** Records for this task follows **
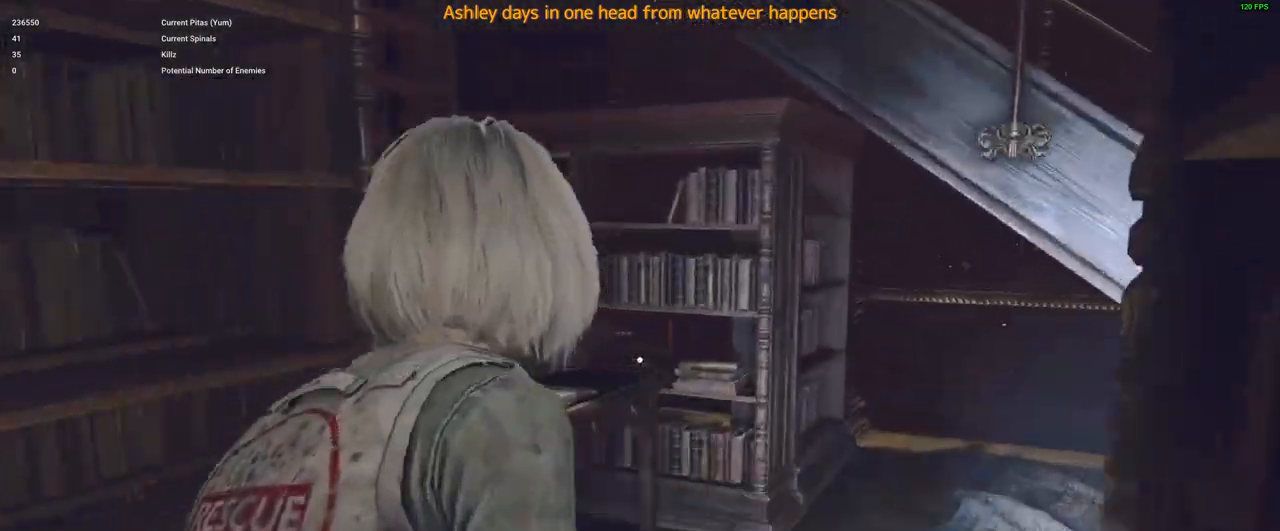
{"keys": ["d", "shift", "w"], "mouse": [], "events": [[33, "d", "down"], [166, "d", "up"], [450, "d", "down"]]}
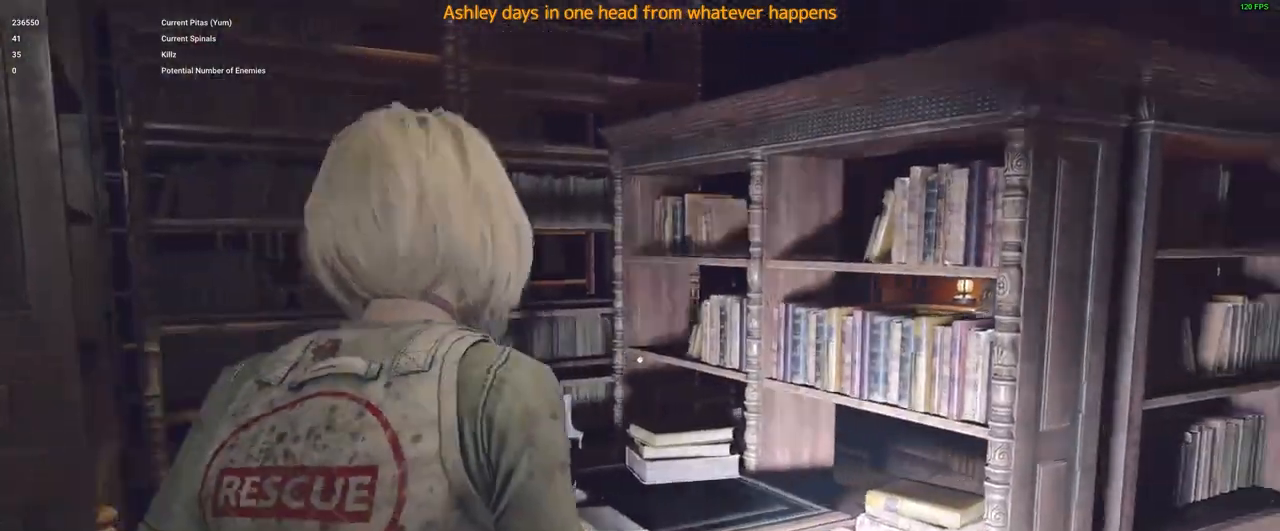
{"keys": ["d", "shift", "w"], "mouse": [], "events": []}
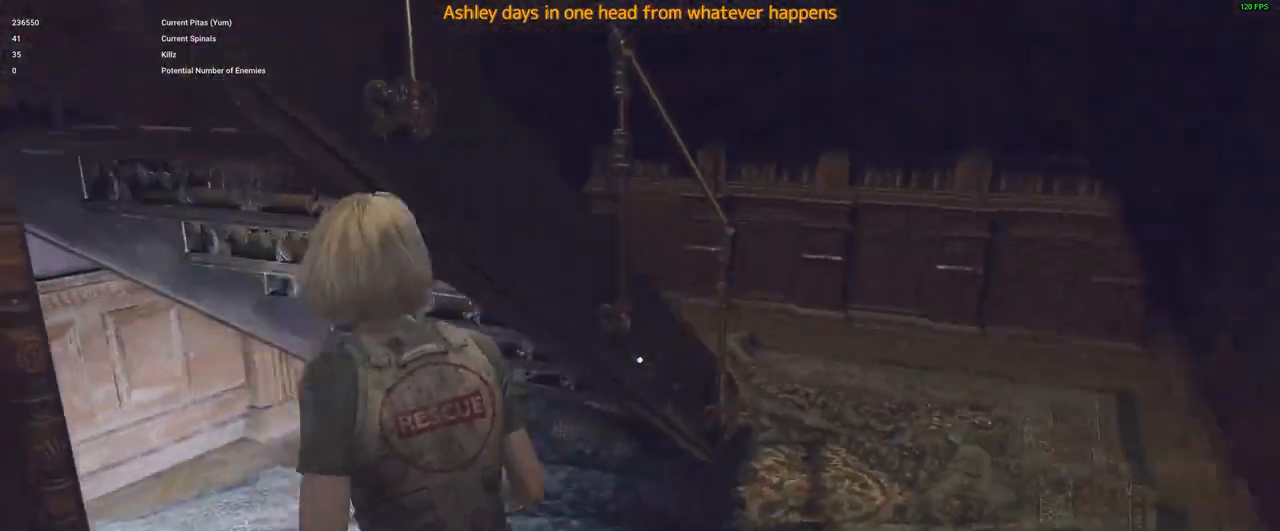
{"keys": ["shift", "w"], "mouse": [], "events": [[433, "d", "up"]]}
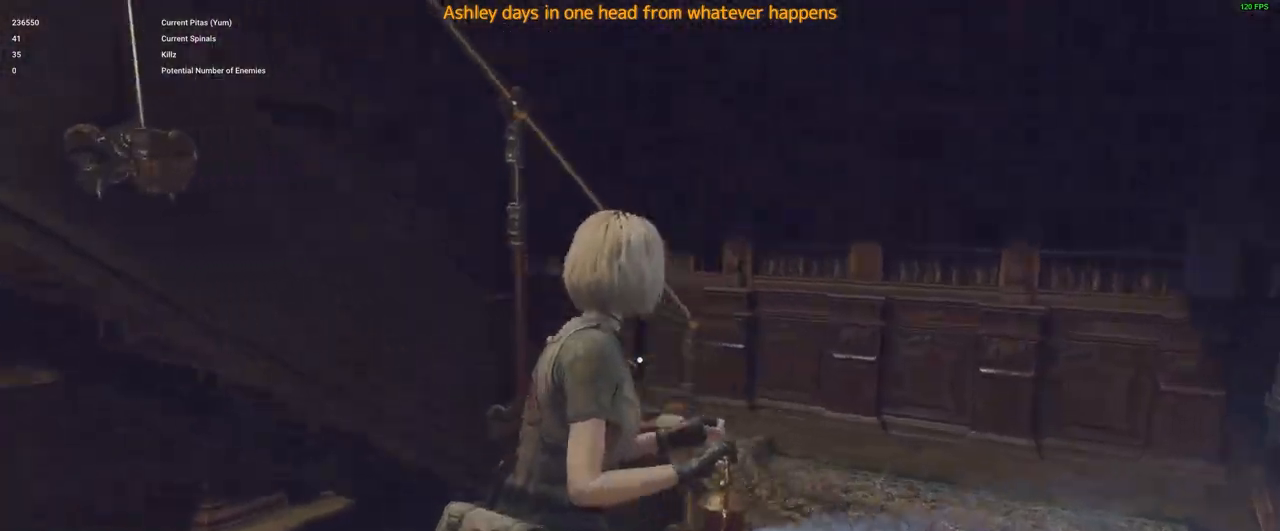
{"keys": ["d", "shift", "w"], "mouse": [], "events": [[66, "d", "down"]]}
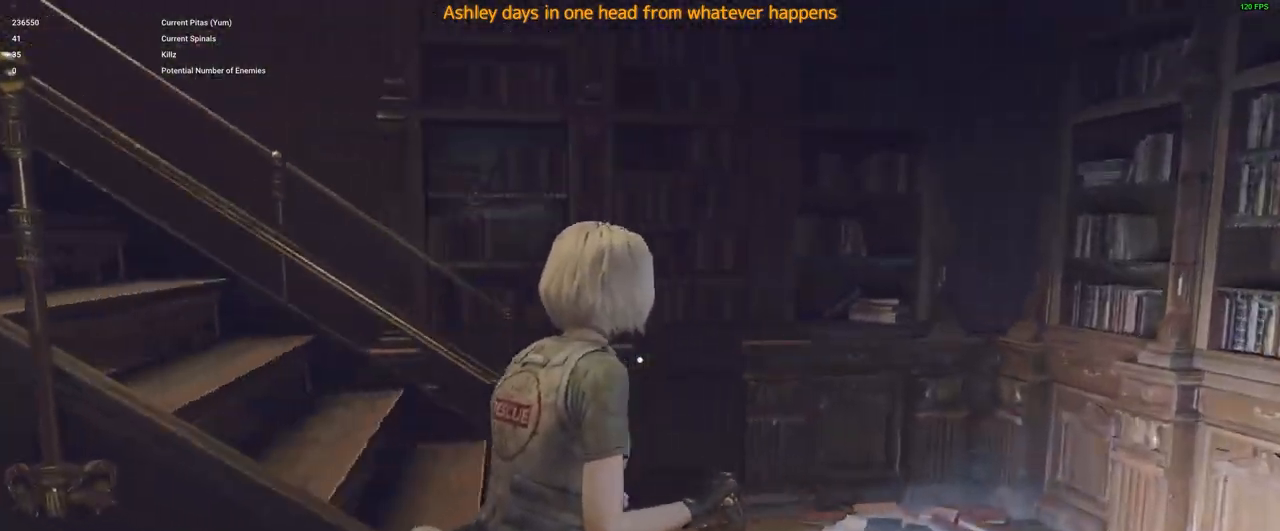
{"keys": ["shift", "w"], "mouse": [], "events": [[150, "d", "up"]]}
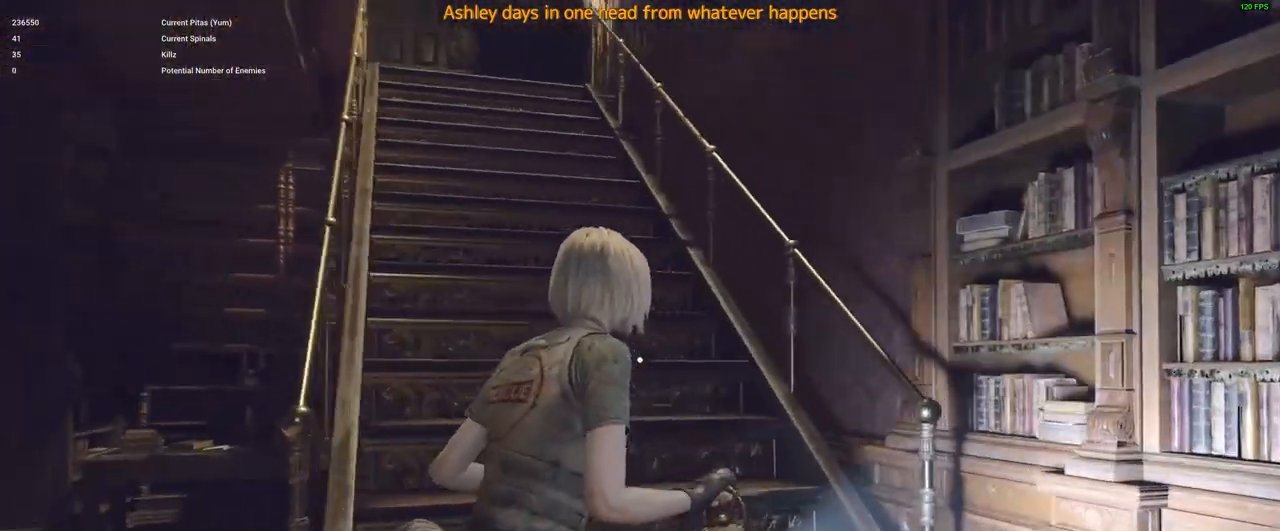
{"keys": ["a", "shift"], "mouse": [], "events": [[150, "a", "down"], [250, "w", "up"]]}
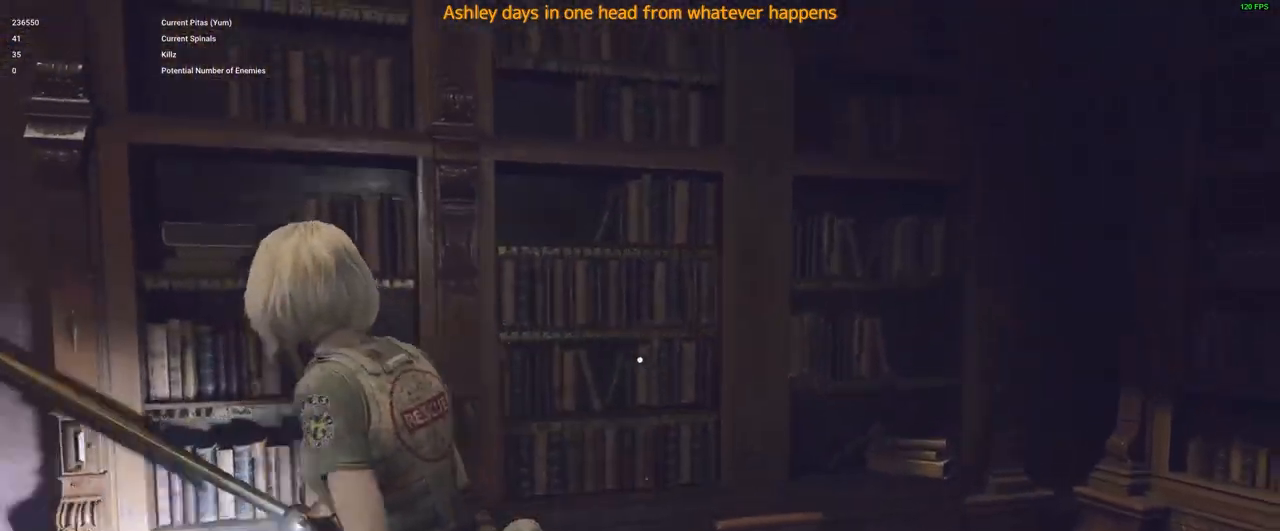
{"keys": ["d"], "mouse": [], "events": [[66, "s", "down"], [116, "a", "up"], [116, "d", "down"], [116, "s", "up"], [116, "shift", "up"], [116, "w", "down"], [183, "q", "down"], [283, "q", "up"], [466, "w", "up"]]}
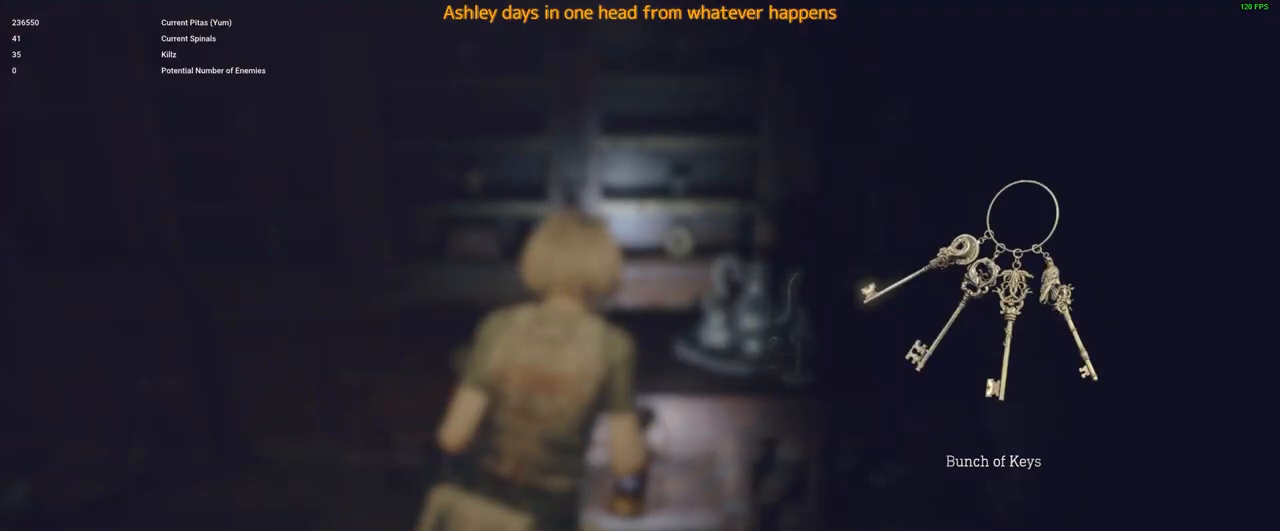
{"keys": ["d", "s"], "mouse": [], "events": [[300, "s", "down"]]}
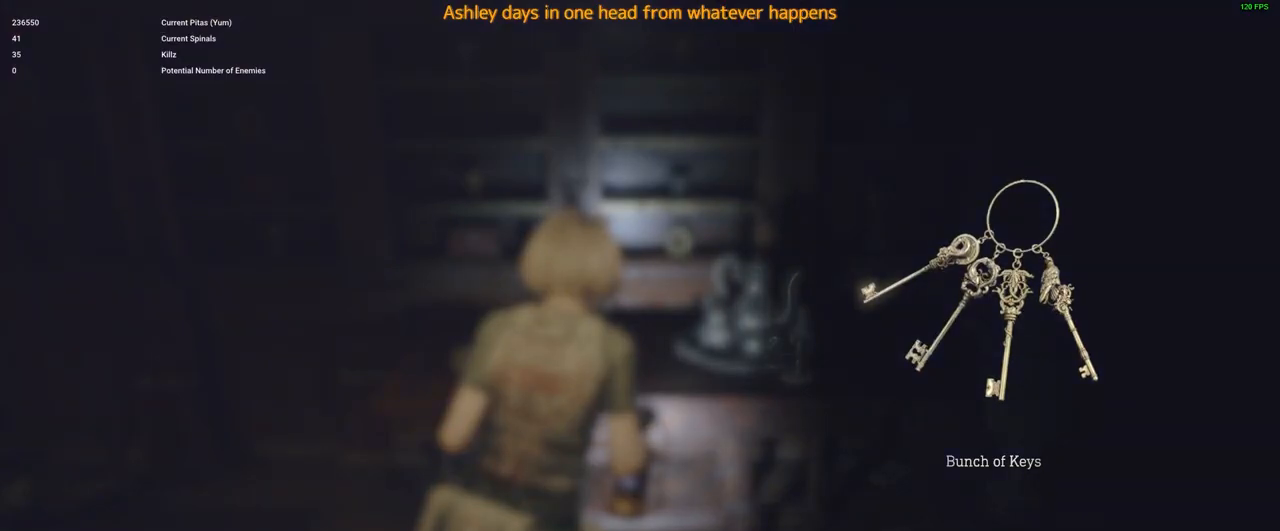
{"keys": ["d", "s"], "mouse": [], "events": [[400, "q", "down"], [500, "q", "up"]]}
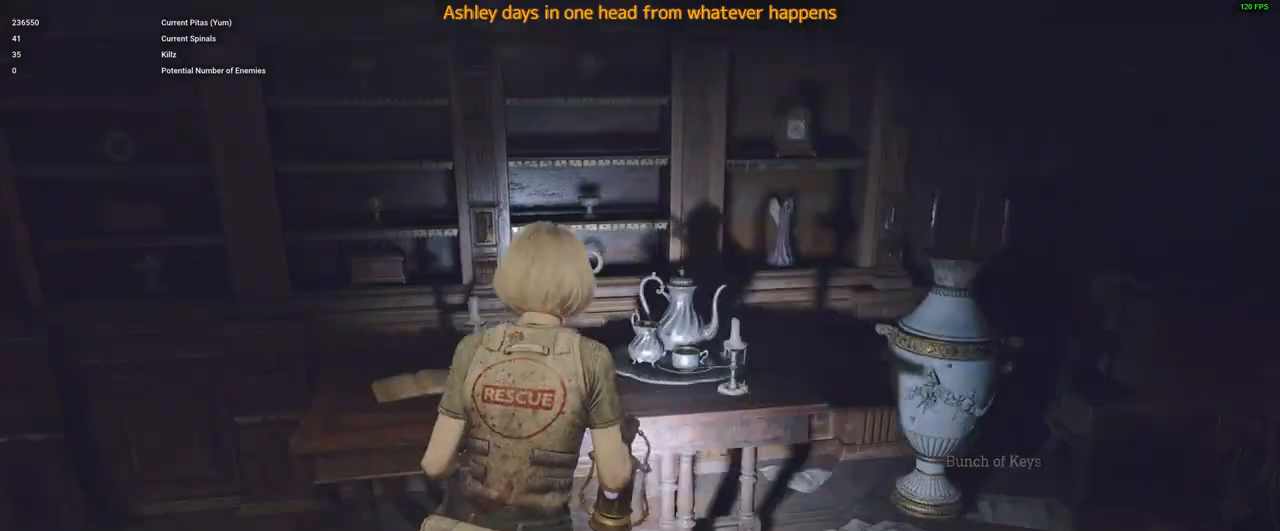
{"keys": ["d", "w"], "mouse": [], "events": [[316, "s", "up"], [466, "w", "down"]]}
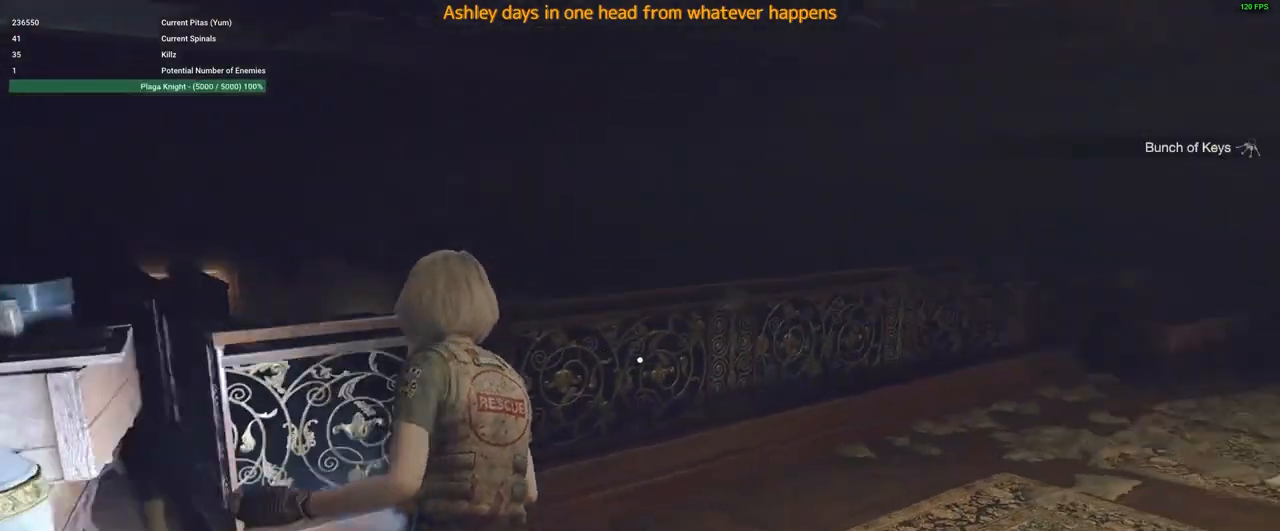
{"keys": ["d", "shift", "w"], "mouse": [], "events": [[200, "shift", "down"]]}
** End of Records for this task **
> The problem
Lines in the entries above that hold "down" should be counted; give only that count.

> Task solution
8